The challenges and opportunities in cybersecurity are unprecedented. The battlefield for most attacks is the Internet – a network domain never originally intended to be a reliable infrastructure for secure transactions. The combination of billions of interconnected devices accessing the vast volume of global data at the speed of light has created a gold mine for thieves and cyber spies — hence an unusually large opportunity for cyber innovators. According to Gartner, global demand for cybersecurity solutions is growing 9 percent annually and will soar to $85 billion in 2016, up from an estimated $66 billion this year.
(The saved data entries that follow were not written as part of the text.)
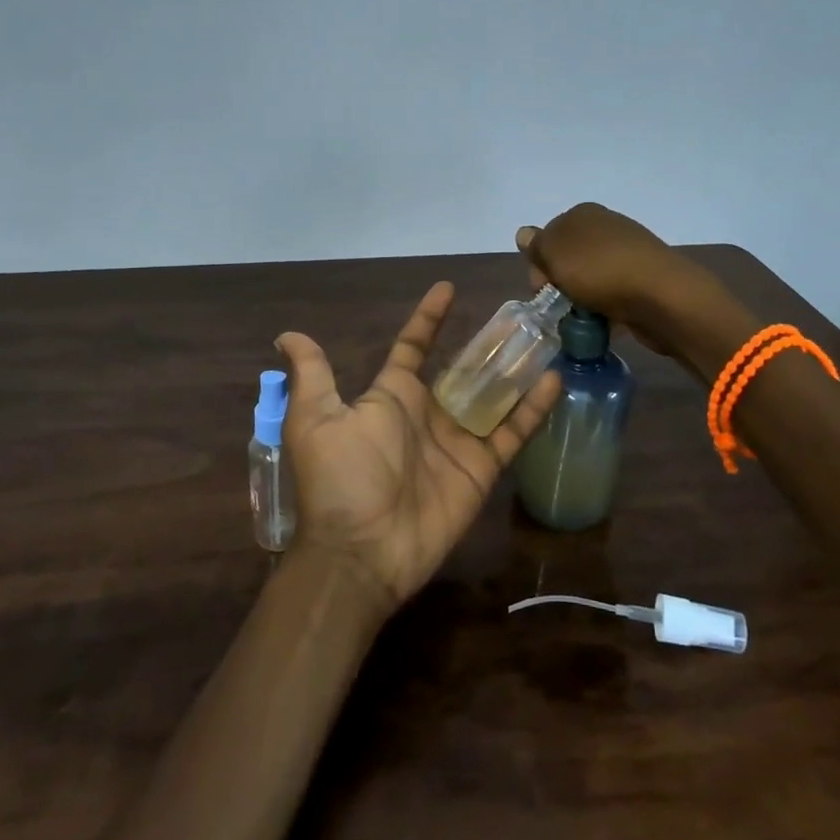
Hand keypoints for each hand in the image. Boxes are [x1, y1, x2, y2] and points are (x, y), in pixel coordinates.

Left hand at [273, 282, 562, 611]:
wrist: (361, 550)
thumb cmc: (339, 478)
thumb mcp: (316, 419)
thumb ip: (312, 374)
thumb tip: (285, 334)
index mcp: (391, 396)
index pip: (414, 347)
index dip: (429, 319)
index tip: (447, 289)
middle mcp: (427, 413)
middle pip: (463, 369)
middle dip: (486, 344)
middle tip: (517, 316)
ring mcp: (457, 440)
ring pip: (493, 396)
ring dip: (515, 370)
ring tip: (543, 339)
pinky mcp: (480, 468)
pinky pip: (511, 432)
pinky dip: (533, 408)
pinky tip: (554, 380)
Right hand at [517, 202, 716, 356]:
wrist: (662, 296)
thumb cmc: (600, 271)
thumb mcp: (555, 254)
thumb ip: (536, 245)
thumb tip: (524, 233)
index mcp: (583, 214)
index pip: (547, 238)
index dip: (539, 265)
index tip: (541, 290)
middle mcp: (605, 227)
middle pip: (568, 259)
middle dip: (560, 285)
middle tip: (561, 308)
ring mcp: (627, 253)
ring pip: (589, 279)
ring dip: (581, 300)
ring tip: (582, 322)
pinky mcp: (643, 278)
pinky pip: (612, 295)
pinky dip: (604, 310)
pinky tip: (604, 325)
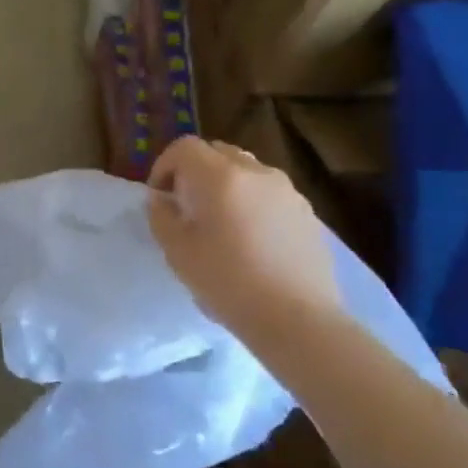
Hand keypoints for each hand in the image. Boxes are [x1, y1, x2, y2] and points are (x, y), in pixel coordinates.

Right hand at [148, 136, 339, 346]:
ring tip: (220, 223)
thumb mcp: (177, 252)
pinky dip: (252, 202)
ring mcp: (287, 191)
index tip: (159, 196)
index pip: (184, 148)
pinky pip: (270, 194)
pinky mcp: (307, 213)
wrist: (298, 320)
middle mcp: (256, 172)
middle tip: (186, 205)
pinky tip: (251, 240)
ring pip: (247, 171)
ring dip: (226, 185)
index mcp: (220, 176)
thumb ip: (161, 216)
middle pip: (218, 152)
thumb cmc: (228, 282)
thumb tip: (161, 199)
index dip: (164, 166)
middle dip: (195, 171)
The landscape is not without obstacles outside of the technical arena. One big and growing problem is that the U.S. government and private industry cannot agree on how to share intelligence on attacks. The very nature of the cybersecurity threat demands cooperation and collaboration between the collective communities under threat. As societies join together in fortified communities for their common defense, there is a strong argument for a collective sharing of intelligence, expertise and action in curbing cyber attacks.
Just last month, the Cyber Information Sharing and Protection Act, which passed the U.S. House of Representatives in April, was short-circuited in the Senate. It would have given businesses and the federal government legal protection to share substantial cyber information following cyber attacks.
The act would have allowed private Internet companies to provide the government with personal emails, tweets, text messages, phone calls and Facebook postings related to potential culprits without a warrant – seemingly a violation of the Fourth Amendment for people to be secure against unreasonable searches and seizures. The obvious solution, as always in Washington, is compromise, but unfortunately, this is virtually a dead concept in the Capitol. So the lack of sharing is likely to remain a significant problem for the foreseeable future. Advantage: bad guys.
Nonetheless, the imperatives — and desire — for aggressive cybersecurity investing remain. Allegis Capital and other experienced venture firms see cyber as an important investment area with opportunities for significant financial return and social good. Our portfolio companies have considerable traction in their businesses as the market continues to grow in size and opportunity.
Startup cybersecurity companies and investments are certain to remain hot for a long time.
Robert R. Ackerman Jr. is the founder and a managing director of Allegis Capital, an early stage Silicon Valley venture capital firm that invests heavily in cybersecurity. Current Allegis cybersecurity portfolio companies include Solera Networks (which is being acquired by Blue Coat Systems), Bracket Computing, Shape Security and Symplified. Ackerman previously wrote about cybersecurity for peHub in April.